§ Job: Give again, word for word, only the lines of the material below from its first line through the one that holds "The confirms to"; pictures stay out.

§ Information provided:

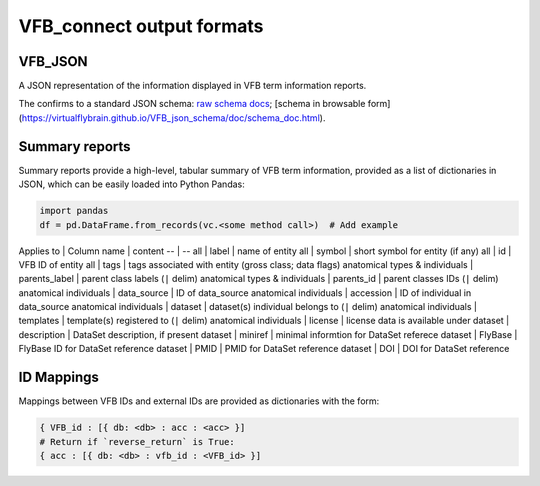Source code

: VFB_connect output formats
==========================

VFB_JSON
--------

A JSON representation of the information displayed in VFB term
information reports.

The confirms to a standard JSON schema: `raw schema
docs <https://github.com/VirtualFlyBrain/VFB_json_schema/blob/master/src/json_schema/vfb_termInfo.json>`__;
[schema in browsable form](https://virtualflybrain.github.io/VFB_json_schema/doc/schema_doc.html).

Summary reports
---------------

Summary reports provide a high-level, tabular summary of VFB term
information, provided as a list of dictionaries in JSON, which can be
easily loaded into Python Pandas:

.. code:: Python

   import pandas
   df = pd.DataFrame.from_records(vc.<some method call>)  # Add example

Applies to \| Column name \| content -- \| -- all \| label \| name of
entity all \| symbol \| short symbol for entity (if any) all \| id \|
VFB ID of entity all \| tags \| tags associated with entity (gross
class; data flags) anatomical types & individuals \| parents_label \|
parent class labels (``|`` delim) anatomical types & individuals \|
parents_id \| parent classes IDs (``|`` delim) anatomical individuals \|
data_source \| ID of data_source anatomical individuals \| accession \|
ID of individual in data_source anatomical individuals \| dataset \|
dataset(s) individual belongs to (``|`` delim) anatomical individuals \|
templates \| template(s) registered to (``|`` delim) anatomical
individuals \| license \| license data is available under dataset \|
description \| DataSet description, if present dataset \| miniref \|
minimal informtion for DataSet referece dataset \| FlyBase \| FlyBase ID
for DataSet reference dataset \| PMID \| PMID for DataSet reference
dataset \| DOI \| DOI for DataSet reference

ID Mappings
-----------

Mappings between VFB IDs and external IDs are provided as dictionaries
with the form:

.. code:: Python

   { VFB_id : [{ db: <db> : acc : <acc> }]
   # Return if `reverse_return` is True:
   { acc : [{ db: <db> : vfb_id : <VFB_id> }]
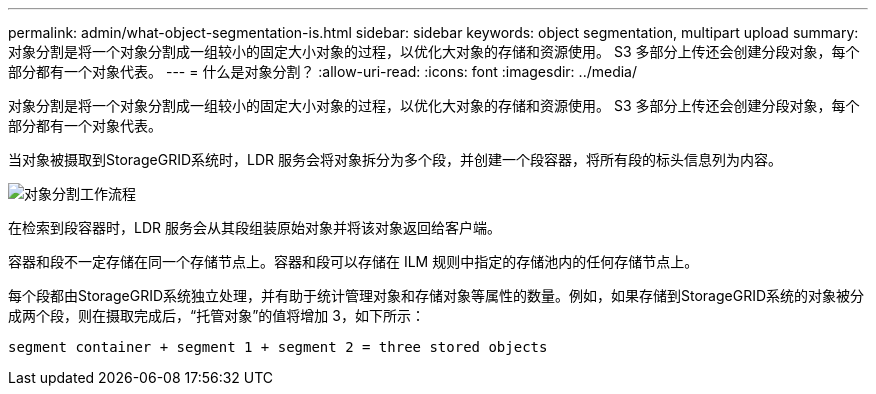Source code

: ---
permalink: admin/what-object-segmentation-is.html 
sidebar: sidebar 
keywords: object segmentation, multipart upload 
summary: 对象分割是将一个对象分割成一组较小的固定大小对象的过程，以优化大对象的存储和资源使用。  S3 多部分上传还会创建分段对象，每个部分都有一个对象代表。 
---
= 什么是对象分割？
:allow-uri-read: 
:icons: font
:imagesdir: ../media/


[role="lead"]
对象分割是将一个对象分割成一组较小的固定大小对象的过程，以优化大对象的存储和资源使用。  S3 多部分上传还会创建分段对象，每个部分都有一个对象代表。

当对象被摄取到StorageGRID系统时，LDR 服务会将对象拆分为多个段，并创建一个段容器，将所有段的标头信息列为内容。

image::../media/object_segmentation_diagram.gif[对象分割工作流程]

在检索到段容器时，LDR 服务会从其段组装原始对象并将该对象返回给客户端。

容器和段不一定存储在同一个存储节点上。容器和段可以存储在 ILM 规则中指定的存储池内的任何存储节点上。

每个段都由StorageGRID系统独立处理，并有助于统计管理对象和存储对象等属性的数量。例如，如果存储到StorageGRID系统的对象被分成两个段，则在摄取完成后，“托管对象”的值将增加 3，如下所示：

`segment container + segment 1 + segment 2 = three stored objects`
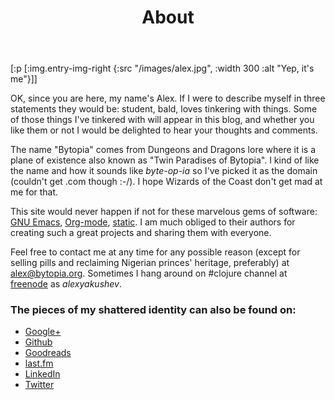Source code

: #+title: About
#+description: Alex Yakushev's bio
#+OPTIONS: toc:nil

#+begin_hiccup
[:p [:img.entry-img-right {:src "/images/alex.jpg", :width 300
                           :alt "Yep, it's me"}]]
#+end_hiccup

OK, since you are here, my name's Alex. If I were to describe myself
in three statements they would be: student, bald, loves tinkering with
things. Some of those things I've tinkered with will appear in this
blog, and whether you like them or not I would be delighted to hear
your thoughts and comments.

The name "Bytopia" comes from Dungeons and Dragons lore where it is a
plane of existence also known as "Twin Paradises of Bytopia". I kind
of like the name and how it sounds like /byte-op-ia/ so I've picked it as
the domain (couldn't get .com though :-/). I hope Wizards of the Coast
don't get mad at me for that.

This site would never happen if not for these marvelous gems of
software: [[http://www.gnu.org/software/emacs/][GNU Emacs]], [[http://orgmode.org/][Org-mode]], [[https://github.com/nakkaya/static][static]]. I am much obliged to their
authors for creating such a great projects and sharing them with
everyone.

Feel free to contact me at any time for any possible reason (except
for selling pills and reclaiming Nigerian princes' heritage,
preferably) at [[mailto:alex@bytopia.org][alex@bytopia.org]]. Sometimes I hang around on #clojure
channel at [[http://freenode.net/][freenode]] as /alexyakushev/.

*** The pieces of my shattered identity can also be found on:

 - [[http://gplus.to/alexyakushev][Google+]]
 - [[http://github.com/alexander-yakushev][Github]]
 - [[http://www.goodreads.com/user/show/5694609-alexander-yakushev][Goodreads]]
 - [[http://www.last.fm/user/Unlog1c][last.fm]]
 - [[http://www.linkedin.com/profile/view?id=82917611&trk=tab_pro][LinkedIn]]
 - [[http://twitter.com/unlog1c][Twitter]]
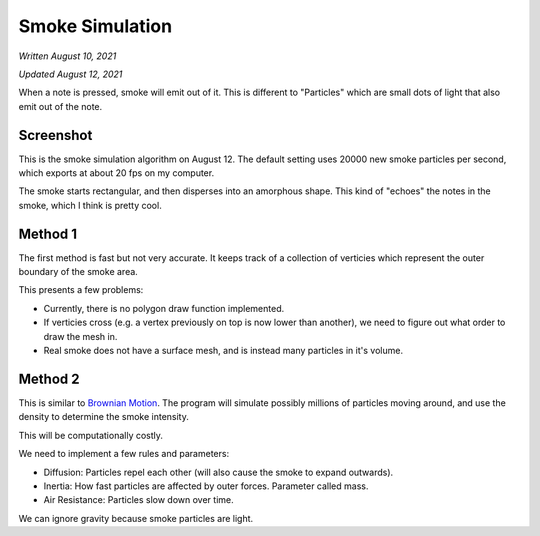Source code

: Smoke Simulation
================

*Written August 10, 2021*

*Updated August 12, 2021*

When a note is pressed, smoke will emit out of it.
This is different to "Particles" which are small dots of light that
also emit out of the note.

Screenshot
----------

.. image:: smoke.png
    :width: 300

This is the smoke simulation algorithm on August 12.
The default setting uses 20000 new smoke particles per second, which exports at about
20 fps on my computer.

The smoke starts rectangular, and then disperses into an amorphous shape. This kind of
"echoes" the notes in the smoke, which I think is pretty cool.

Method 1
--------

The first method is fast but not very accurate. It keeps track of a collection
of verticies which represent the outer boundary of the smoke area.

This presents a few problems:

* Currently, there is no polygon draw function implemented.
* If verticies cross (e.g. a vertex previously on top is now lower than another),
  we need to figure out what order to draw the mesh in.
* Real smoke does not have a surface mesh, and is instead many particles in it's
  volume.

Method 2
--------

This is similar to `Brownian Motion <https://en.wikipedia.org/wiki/Brownian_Motion>`__.
The program will simulate possibly millions of particles moving around, and use
the density to determine the smoke intensity.

This will be computationally costly.

We need to implement a few rules and parameters:

* Diffusion: Particles repel each other (will also cause the smoke to expand outwards).
* Inertia: How fast particles are affected by outer forces. Parameter called mass.
* Air Resistance: Particles slow down over time.

We can ignore gravity because smoke particles are light.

§ Answer section:
Source code

: VFB_connect output formats
==========================

VFB_JSON
--------

A JSON representation of the information displayed in VFB term
information reports.

The confirms to a standard JSON schema: `raw schema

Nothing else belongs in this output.